<<<<

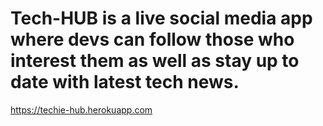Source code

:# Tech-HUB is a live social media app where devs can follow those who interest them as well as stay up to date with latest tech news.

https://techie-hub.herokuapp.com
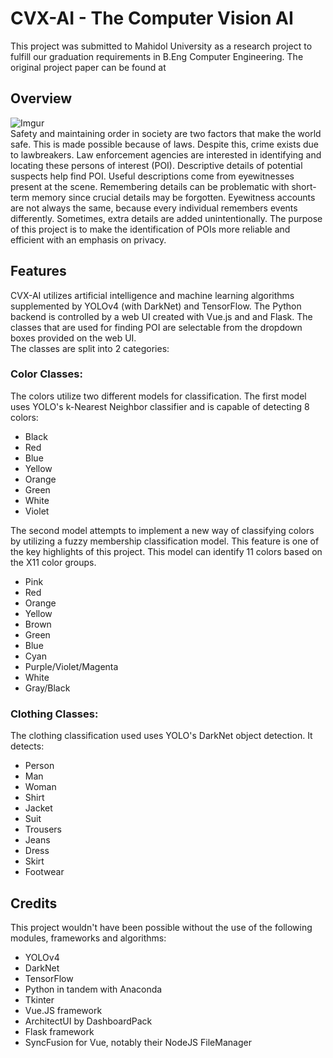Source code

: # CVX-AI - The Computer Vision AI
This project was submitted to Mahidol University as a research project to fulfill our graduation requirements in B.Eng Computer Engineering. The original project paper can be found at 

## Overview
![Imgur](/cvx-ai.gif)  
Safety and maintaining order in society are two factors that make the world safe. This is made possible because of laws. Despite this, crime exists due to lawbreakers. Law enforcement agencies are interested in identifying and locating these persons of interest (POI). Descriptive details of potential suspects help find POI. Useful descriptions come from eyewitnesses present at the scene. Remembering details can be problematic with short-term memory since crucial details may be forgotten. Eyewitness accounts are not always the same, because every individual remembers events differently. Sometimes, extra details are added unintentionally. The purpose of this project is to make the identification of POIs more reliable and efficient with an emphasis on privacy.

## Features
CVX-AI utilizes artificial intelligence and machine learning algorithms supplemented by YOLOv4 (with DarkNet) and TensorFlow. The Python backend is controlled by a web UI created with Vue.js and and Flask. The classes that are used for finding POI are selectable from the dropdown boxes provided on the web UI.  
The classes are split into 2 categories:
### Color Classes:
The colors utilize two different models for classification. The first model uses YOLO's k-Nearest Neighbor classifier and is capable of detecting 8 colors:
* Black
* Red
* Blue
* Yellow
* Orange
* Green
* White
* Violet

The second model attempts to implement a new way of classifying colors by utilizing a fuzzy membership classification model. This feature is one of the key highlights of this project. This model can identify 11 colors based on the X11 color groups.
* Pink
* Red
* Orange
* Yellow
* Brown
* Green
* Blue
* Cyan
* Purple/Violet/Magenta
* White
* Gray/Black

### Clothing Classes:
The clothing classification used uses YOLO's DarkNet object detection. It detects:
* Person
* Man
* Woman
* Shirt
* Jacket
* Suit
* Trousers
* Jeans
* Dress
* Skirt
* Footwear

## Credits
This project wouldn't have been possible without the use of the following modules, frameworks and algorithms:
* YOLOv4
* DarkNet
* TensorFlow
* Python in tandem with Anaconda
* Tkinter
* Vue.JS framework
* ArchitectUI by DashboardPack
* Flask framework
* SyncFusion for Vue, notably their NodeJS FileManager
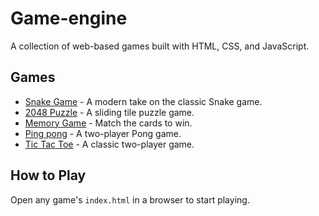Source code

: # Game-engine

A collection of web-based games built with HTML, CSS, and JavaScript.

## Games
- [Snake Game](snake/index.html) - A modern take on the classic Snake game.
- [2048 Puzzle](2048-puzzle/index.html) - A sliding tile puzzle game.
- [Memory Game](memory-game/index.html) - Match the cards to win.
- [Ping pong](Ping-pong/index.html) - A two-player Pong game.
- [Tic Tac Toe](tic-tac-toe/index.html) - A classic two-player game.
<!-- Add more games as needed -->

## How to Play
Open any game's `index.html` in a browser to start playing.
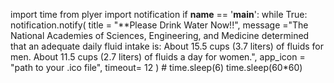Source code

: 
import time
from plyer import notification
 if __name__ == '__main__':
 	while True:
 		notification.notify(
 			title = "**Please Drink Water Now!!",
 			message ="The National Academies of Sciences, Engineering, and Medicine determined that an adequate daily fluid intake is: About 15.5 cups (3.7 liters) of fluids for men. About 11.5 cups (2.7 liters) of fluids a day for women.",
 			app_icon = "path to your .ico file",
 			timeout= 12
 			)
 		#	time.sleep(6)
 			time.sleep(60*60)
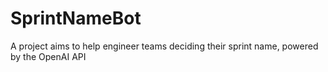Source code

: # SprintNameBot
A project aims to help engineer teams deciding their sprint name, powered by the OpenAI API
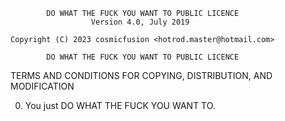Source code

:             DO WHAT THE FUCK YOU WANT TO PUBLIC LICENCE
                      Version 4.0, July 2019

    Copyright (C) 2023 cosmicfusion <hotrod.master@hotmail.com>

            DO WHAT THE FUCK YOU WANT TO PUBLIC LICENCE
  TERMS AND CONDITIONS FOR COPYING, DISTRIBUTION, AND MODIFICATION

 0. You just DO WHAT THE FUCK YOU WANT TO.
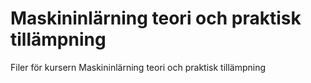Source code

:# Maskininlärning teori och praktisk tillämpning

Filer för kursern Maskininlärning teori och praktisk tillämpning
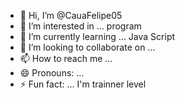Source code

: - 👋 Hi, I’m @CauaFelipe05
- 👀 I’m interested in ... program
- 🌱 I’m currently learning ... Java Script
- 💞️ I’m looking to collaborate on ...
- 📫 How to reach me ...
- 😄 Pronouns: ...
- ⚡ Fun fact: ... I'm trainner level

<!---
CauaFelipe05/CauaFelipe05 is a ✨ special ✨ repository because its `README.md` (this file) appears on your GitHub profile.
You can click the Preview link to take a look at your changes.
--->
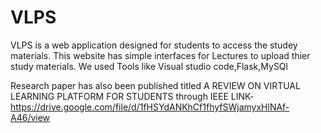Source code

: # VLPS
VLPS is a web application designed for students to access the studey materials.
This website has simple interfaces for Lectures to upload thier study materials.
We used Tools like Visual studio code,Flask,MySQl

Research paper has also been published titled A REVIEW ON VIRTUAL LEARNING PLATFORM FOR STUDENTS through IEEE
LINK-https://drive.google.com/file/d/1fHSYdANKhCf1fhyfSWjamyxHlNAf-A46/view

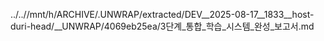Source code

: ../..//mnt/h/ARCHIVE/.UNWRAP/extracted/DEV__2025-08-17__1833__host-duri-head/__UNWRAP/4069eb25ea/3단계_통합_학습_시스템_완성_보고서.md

>>>>
<<<<

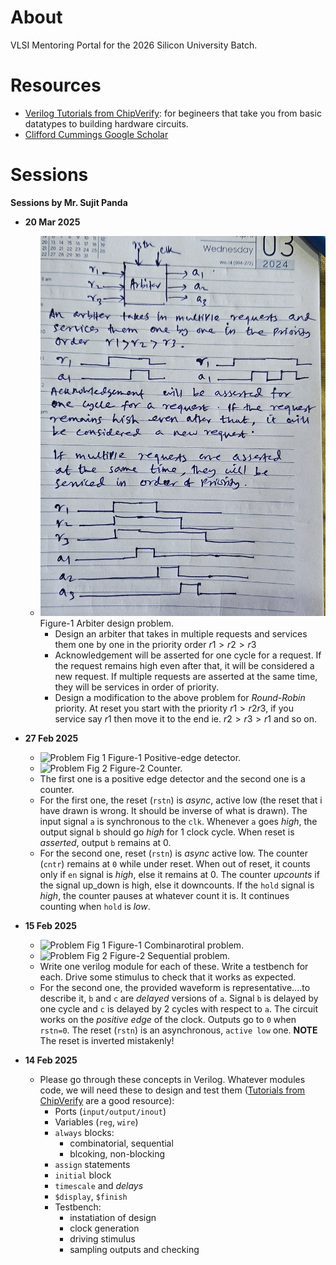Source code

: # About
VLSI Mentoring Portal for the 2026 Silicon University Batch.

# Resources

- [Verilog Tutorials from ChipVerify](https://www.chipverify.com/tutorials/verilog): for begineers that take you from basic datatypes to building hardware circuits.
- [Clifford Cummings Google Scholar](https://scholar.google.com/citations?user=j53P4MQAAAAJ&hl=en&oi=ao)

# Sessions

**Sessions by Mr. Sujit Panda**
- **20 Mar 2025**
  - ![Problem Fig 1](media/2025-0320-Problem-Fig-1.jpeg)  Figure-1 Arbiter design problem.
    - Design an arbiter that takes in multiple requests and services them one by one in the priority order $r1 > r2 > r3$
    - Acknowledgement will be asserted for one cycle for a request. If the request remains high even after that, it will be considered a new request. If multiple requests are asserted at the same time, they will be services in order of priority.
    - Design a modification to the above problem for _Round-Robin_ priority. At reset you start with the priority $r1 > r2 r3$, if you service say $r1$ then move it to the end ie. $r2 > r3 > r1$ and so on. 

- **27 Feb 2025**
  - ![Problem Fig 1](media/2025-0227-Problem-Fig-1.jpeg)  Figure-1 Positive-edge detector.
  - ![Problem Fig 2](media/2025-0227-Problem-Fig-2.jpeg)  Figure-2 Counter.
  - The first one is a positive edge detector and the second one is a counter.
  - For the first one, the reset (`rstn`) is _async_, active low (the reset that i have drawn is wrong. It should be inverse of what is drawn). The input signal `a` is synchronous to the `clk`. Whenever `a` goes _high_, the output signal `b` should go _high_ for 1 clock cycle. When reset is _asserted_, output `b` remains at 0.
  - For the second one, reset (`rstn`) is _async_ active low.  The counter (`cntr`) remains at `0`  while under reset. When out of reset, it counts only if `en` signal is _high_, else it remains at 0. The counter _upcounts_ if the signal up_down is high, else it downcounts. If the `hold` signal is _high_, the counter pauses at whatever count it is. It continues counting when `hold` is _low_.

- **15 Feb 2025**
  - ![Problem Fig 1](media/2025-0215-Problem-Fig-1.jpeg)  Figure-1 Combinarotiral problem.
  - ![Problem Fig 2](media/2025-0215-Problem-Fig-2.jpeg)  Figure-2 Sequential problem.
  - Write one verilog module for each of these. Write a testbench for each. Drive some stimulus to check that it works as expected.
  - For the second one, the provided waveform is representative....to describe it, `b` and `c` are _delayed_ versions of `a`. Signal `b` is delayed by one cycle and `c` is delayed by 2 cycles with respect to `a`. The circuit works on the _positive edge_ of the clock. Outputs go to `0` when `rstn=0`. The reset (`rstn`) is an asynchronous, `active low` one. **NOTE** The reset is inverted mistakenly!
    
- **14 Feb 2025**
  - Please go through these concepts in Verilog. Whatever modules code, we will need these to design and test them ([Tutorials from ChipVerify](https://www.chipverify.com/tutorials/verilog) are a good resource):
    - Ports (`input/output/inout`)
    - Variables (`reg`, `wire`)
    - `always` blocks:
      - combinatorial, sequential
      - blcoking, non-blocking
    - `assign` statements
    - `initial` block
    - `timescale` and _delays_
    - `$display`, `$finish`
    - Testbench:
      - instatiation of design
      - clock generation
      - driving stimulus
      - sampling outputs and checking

>>>>

> PROBLEM: Each line in the listing above that includes "University" is to be copied.

> RESPONSE TO THIS TASK:
This project was submitted to Mahidol University as a research project to fulfill our graduation requirements in B.Eng Computer Engineering. The original project paper can be found at 
VLSI Mentoring Portal for the 2026 Silicon University Batch.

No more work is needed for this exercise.